Recently our workplace took part in an afternoon workshop on resilience.
I had always thought of resilience as an internal strength, but it is much more than that. According to the dictionary, resilience also involves buoyancy and flexibility.
What struck me is that all these qualities have one thing in common—they are positive attributes, and there is always something about positive people that cheers others up.
Think about it. When you meet up with a friend for coffee, do you feel differently if that friend always sees that the glass is half empty, rather than if they see life as a half full glass?
As true friends we will always be supportive and help those who are struggling with genuinely difficult issues. But even the best friendships can find it hard to withstand constant negativity from the friend whose glass is always half empty.
If we want to bring a positive outlook to those around us, we need to start with ourselves.
Our resilience workshop asked us to do a gratitude exercise, which involved writing down three blessings that had happened to us recently.
It’s amazing how you can find those three blessings if you put your mind to it. I immediately thought of my son’s beautiful singing in a recent rehearsal for a recital, a lovely lunch with good friends looking out at the water on a sunny day, and then the more prosaic blessing that the Warcry feature I had been working hard on was now finished.
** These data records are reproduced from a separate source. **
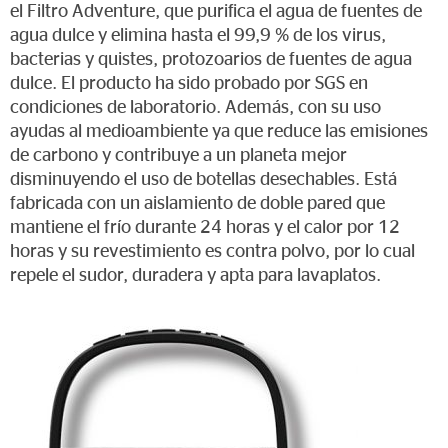
el Filtro Adventure, que purifica el agua de fuentes de
agua dulce y elimina hasta el 99,9 % de los virus,
bacterias y quistes, protozoarios de fuentes de agua
dulce. El producto ha sido probado por SGS en
condiciones de laboratorio. Además, con su uso
ayudas al medioambiente ya que reduce las emisiones
de carbono y contribuye a un planeta mejor
disminuyendo el uso de botellas desechables. Está
fabricada con un aislamiento de doble pared que
mantiene el frío durante 24 horas y el calor por 12
horas y su revestimiento es contra polvo, por lo cual
repele el sudor, duradera y apta para lavaplatos.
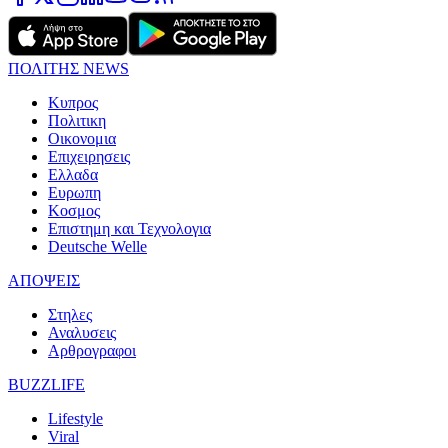
ΠΟΛΙΤΗΣ NEWS
Κυπρος
Πολιτικη
Οικονομια
Επιχειρησεις
Ελλαδα
Ευρωπη
Κοσμος
Επιστημη και Τεχνολογια
Deutsche Welle
ΑΠΟΨΕΙΣ
Στηλες
Αναλυσεις
Αρθρογραφοι
BUZZLIFE
Lifestyle
Viral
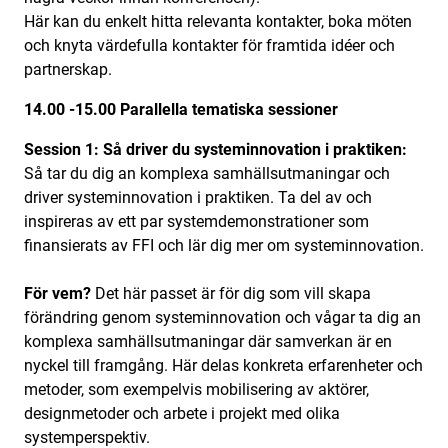
Här kan du enkelt hitta relevanta kontakter, boka möten
och knyta värdefulla kontakter för framtida idéer och
partnerskap.
14.00 -15.00
Parallella tematiska sessioner
Session 1: Så driver du systeminnovation i praktiken:
Så tar du dig an komplexa samhällsutmaningar och
driver systeminnovation i praktiken. Ta del av och
inspireras av ett par systemdemonstrationer som
finansierats av FFI och lär dig mer om systeminnovation.
För vem?
Det här passet är för dig som vill skapa
förändring genom systeminnovation och vågar ta dig an
komplexa samhällsutmaningar där samverkan är en
nyckel till framgång. Här delas konkreta erfarenheter och
metoder, som exempelvis mobilisering av aktörer,
designmetoder och arbete i projekt med olika
systemperspektiv.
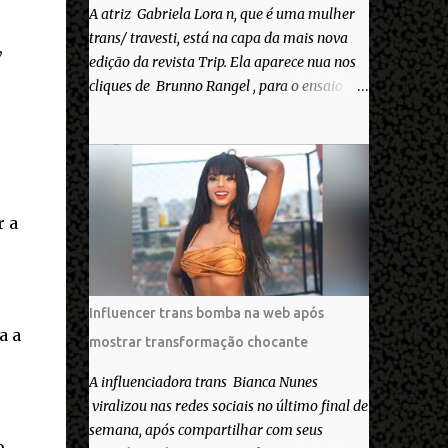
A atriz Gabriela Lora n, que é uma mulher
trans/ travesti, está na capa da mais nova
,
edição da revista Trip. Ela aparece nua nos
cliques de Brunno Rangel , para o ensaio
Pele Project, que ilustra a matéria de capa
“Você gosta do seu Corpo?”. “Finalmente
saiuuu!!! Muita felicidade e gratidão a toda
movimentação para que isso se tornasse
real. Agradeço aos lindos Bruno e Marcelo
r a
por me convidarem para esse projeto
incrível, que fala acima de tudo sobre amor.
Todo carinho do mundo para a Dri da Trip
que foi a ponte disso tudo”, escreveu
Influencer trans bomba na web após
Gabriela. Gabriela classificou a capa como
a a
mostrar transformação chocante
linda e a matéria que envolvem 180
histórias (e corpos nus) de gente que se
A influenciadora trans Bianca Nunes
apaixonou pela própria pele – como
viralizou nas redes sociais no último final de
extraordinária. O Pele Projetc tem como
semana, após compartilhar com seus
o
objetivo fotografar e expor uma diversidade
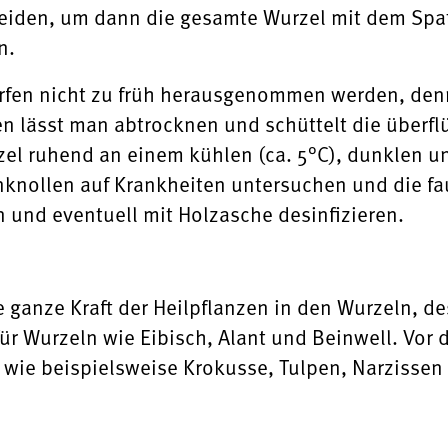
neiden, um dann die gesamte Wurzel mit dem Spa
n.
rfen nicht zu früh herausgenommen werden, denn 
en lässt man abtrocknen und schüttelt die überfl
el ruhend an einem kühlen (ca. 5°C), dunklen und
nknollen auf Krankheiten untersuchen und die fa
und eventuell mit Holzasche desinfizieren.
e ganze Kraft der Heilpflanzen in den Wurzeln, des
ür Wurzeln wie Eibisch, Alant und Beinwell. Vor 
 wie beispielsweise Krokusse, Tulpen, Narzisse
Three very different blessings, but they combined to make me realise how blessed my life is, despite the difficulties and uncertainties that we all face.
It’s always easier to have a good moan about what isn’t going right in our lives, but most of the time we can also find those three blessings, even if they are small ones, to lighten our load.
I love a wonderfully positive image from the Bible, in the book of Genesis, that describes how the Lord God walked in the garden in the cool of the evening. On a hot Australian day, a cool garden in the evening is balm to our soul, so I can just imagine how God must have felt.
As you might imagine, the Bible is pretty big on the importance of blessings. A simple but profound reference to blessings is found in the Psalms: “Our Lord and our God, you give these blessings to all who worship you” (Psalm 144:15).
The New Testament is no slouch when it comes to the subject of blessings, as the apostle Paul was keen to point out to the early Christians in Rome.
“I want to see you and share with you the same blessings that God’s Spirit has given me. Then you will grow stronger in your faith” (Romans chapter 1, verse 11).
“Count your blessings” may be a commonplace phrase in the English language, but it’s an important one if we are to enjoy happy and fulfilling lives.